Ioannis Paraskevakos edited this page Mar 1, 2017 · 1 revision
  1. k-dimensional trees create a binary search tree of hyperplanes.It partitions the k-dimensional space by selecting a different axis at every node. Axis selection is a modulo operation between the tree's depth and number of dimensions. The median value from the elected axis is used to perform a split.

    • Construction: O(knlogn) -> nlogn to presort as every dimension and for every dimension.
    • Insert: O(logn)
    • Remove: O(logn)
    • Query: (m + n^(1-1/k))
  2. A ball tree is a variant off-d trees. Their difference lies in the way data points is partitioned. Instead of hypercubes, ball trees use hypersphere.

In both cases, the tree can be queried to report the neighbors of a points based on a radius. When all points are queried an adjacency list is reported, which can be used to create a graph.

  1. Until now I have not been able to find a way to use 3D meshes to find the leaflets.

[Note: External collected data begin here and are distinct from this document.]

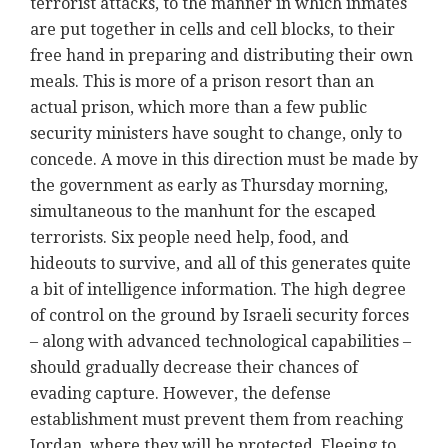
terrorist attacks, to the manner in which inmates
are put together in cells and cell blocks, to their
free hand in preparing and distributing their own
meals. This is more of a prison resort than an
actual prison, which more than a few public
security ministers have sought to change, only to
concede. A move in this direction must be made by
the government as early as Thursday morning,
simultaneous to the manhunt for the escaped
terrorists. Six people need help, food, and
hideouts to survive, and all of this generates quite
a bit of intelligence information. The high degree
of control on the ground by Israeli security forces
– along with advanced technological capabilities –
should gradually decrease their chances of
evading capture. However, the defense
establishment must prevent them from reaching
Jordan, where they will be protected. Fleeing to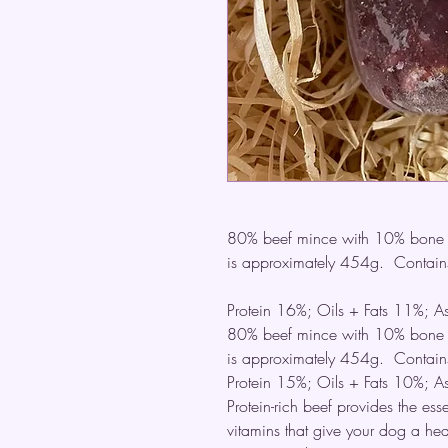
80% beef mince with 10% bone a
is approximately 454g. Contains
Protein 16%; Oils + Fats 11%; 
80% beef mince with 10% bone a
is approximately 454g. Contains
Protein 15%; Oils + Fats 10%; 
Protein-rich beef provides the ess
vitamins that give your dog a hea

  2. I/O: Most papers that I found try to exploit as much as possible the local hard drives of the nodes. Klein et al. [1] at a letter in Oxford Bioinformatics, propose a new file format, called SFile. This file is used through HDFS to increase the read rate. Based on the letter, using this filetype they were able to sustain an 6 ~ 8GB/s when 128 HDDs were used.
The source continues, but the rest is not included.